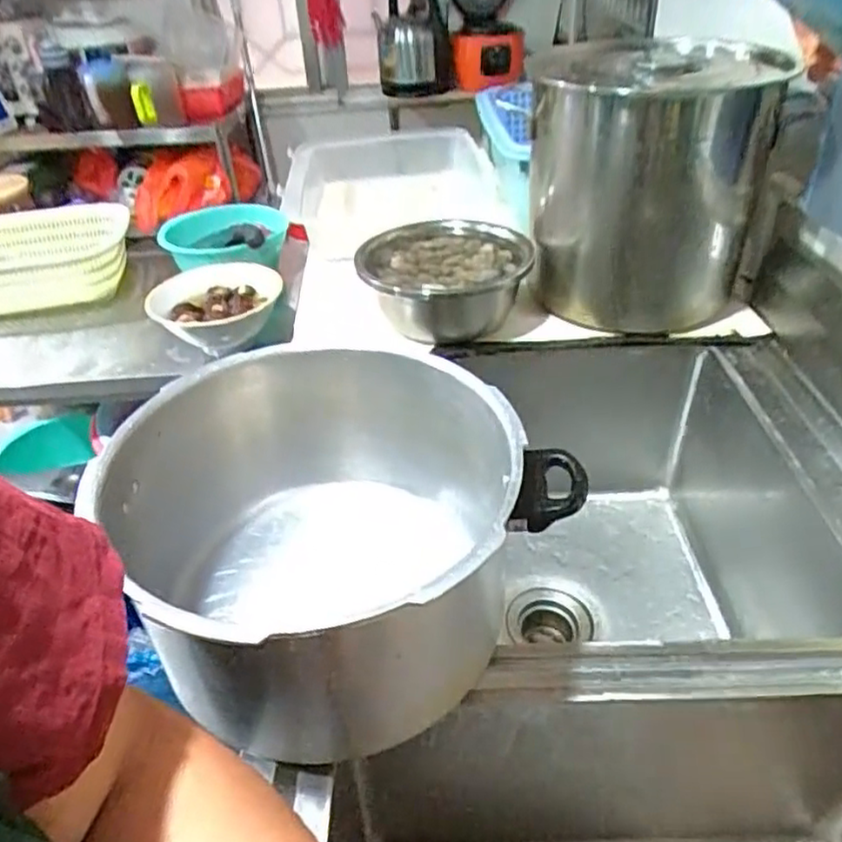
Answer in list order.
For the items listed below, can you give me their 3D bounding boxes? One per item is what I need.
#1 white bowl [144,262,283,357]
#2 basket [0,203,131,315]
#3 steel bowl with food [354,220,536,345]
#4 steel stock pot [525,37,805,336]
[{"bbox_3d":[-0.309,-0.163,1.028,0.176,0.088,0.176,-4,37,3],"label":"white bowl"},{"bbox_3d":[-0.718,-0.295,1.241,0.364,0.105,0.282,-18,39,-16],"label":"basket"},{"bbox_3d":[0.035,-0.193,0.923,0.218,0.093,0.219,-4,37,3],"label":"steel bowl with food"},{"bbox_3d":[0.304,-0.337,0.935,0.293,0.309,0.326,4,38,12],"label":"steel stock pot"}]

—————

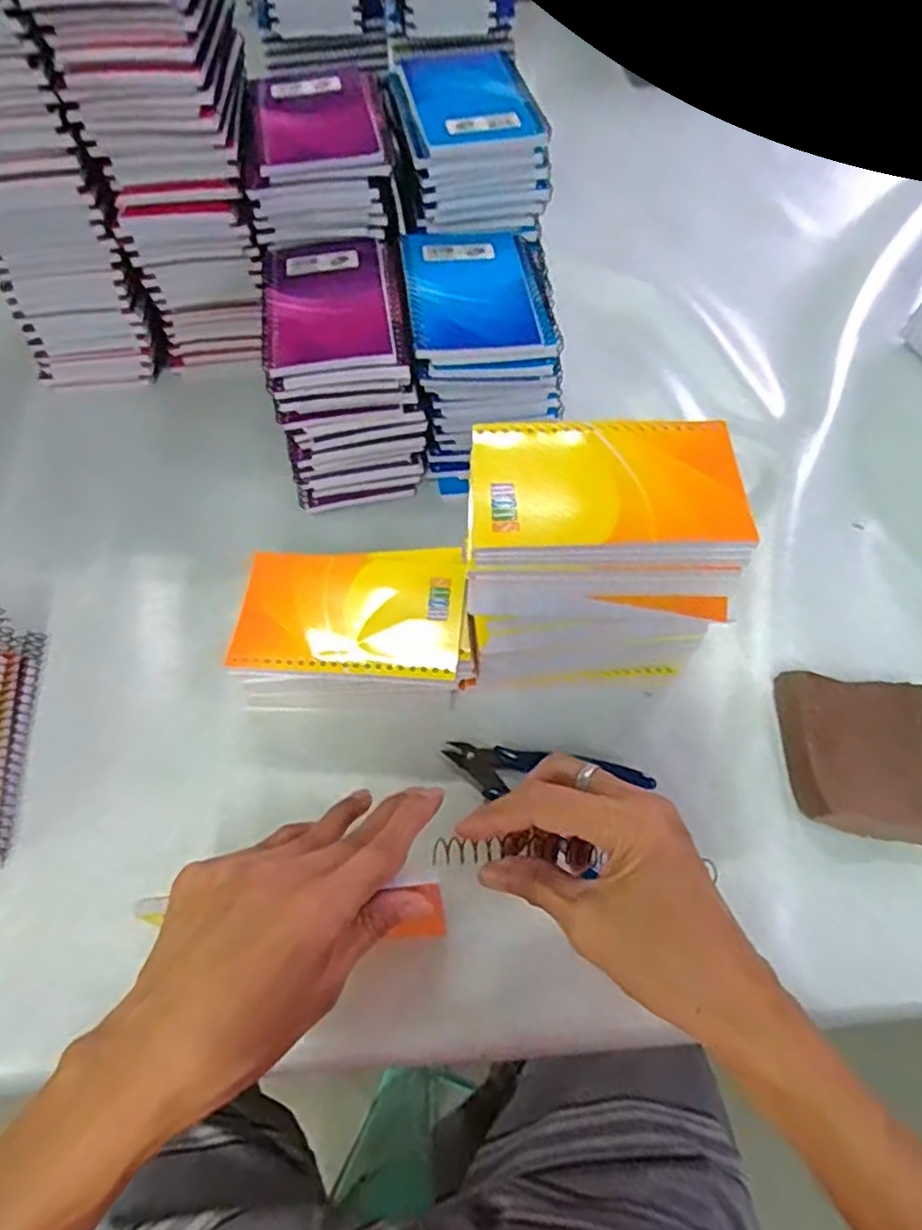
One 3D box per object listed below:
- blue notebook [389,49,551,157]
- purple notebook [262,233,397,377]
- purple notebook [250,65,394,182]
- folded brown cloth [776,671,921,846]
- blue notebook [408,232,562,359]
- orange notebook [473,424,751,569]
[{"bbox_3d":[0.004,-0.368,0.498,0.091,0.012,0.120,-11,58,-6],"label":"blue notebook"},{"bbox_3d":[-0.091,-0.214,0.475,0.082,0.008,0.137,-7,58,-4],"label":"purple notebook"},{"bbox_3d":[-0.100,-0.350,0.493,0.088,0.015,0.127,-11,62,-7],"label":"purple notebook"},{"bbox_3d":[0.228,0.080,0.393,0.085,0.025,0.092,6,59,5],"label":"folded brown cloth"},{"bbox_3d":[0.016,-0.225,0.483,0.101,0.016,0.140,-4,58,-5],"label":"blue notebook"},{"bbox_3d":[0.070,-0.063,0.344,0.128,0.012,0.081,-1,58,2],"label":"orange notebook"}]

—————

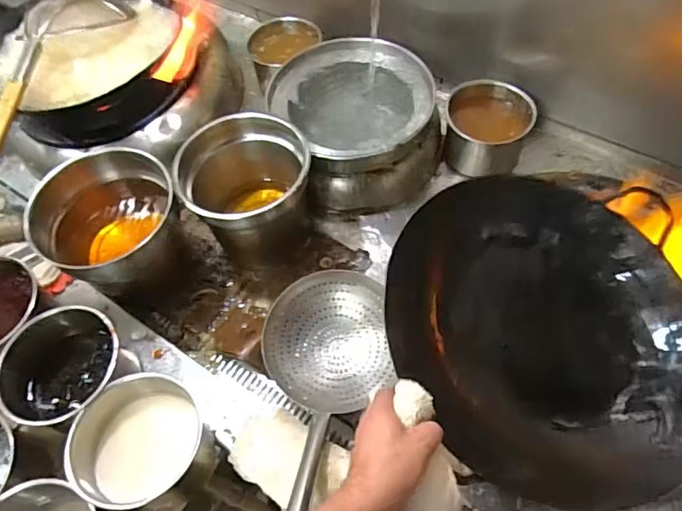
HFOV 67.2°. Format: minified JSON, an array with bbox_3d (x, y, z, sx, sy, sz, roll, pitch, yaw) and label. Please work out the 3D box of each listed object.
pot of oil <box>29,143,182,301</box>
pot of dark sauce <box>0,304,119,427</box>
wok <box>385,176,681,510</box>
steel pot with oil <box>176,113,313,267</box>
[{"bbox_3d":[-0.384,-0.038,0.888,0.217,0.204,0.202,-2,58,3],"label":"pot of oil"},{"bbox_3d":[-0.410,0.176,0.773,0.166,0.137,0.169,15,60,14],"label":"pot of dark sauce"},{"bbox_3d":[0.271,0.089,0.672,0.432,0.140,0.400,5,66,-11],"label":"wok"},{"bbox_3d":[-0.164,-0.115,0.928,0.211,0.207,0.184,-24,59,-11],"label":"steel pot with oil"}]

—————

• Work required
How many lines of the records contain "listed"? Answer with the number only.

• Output for this exercise
3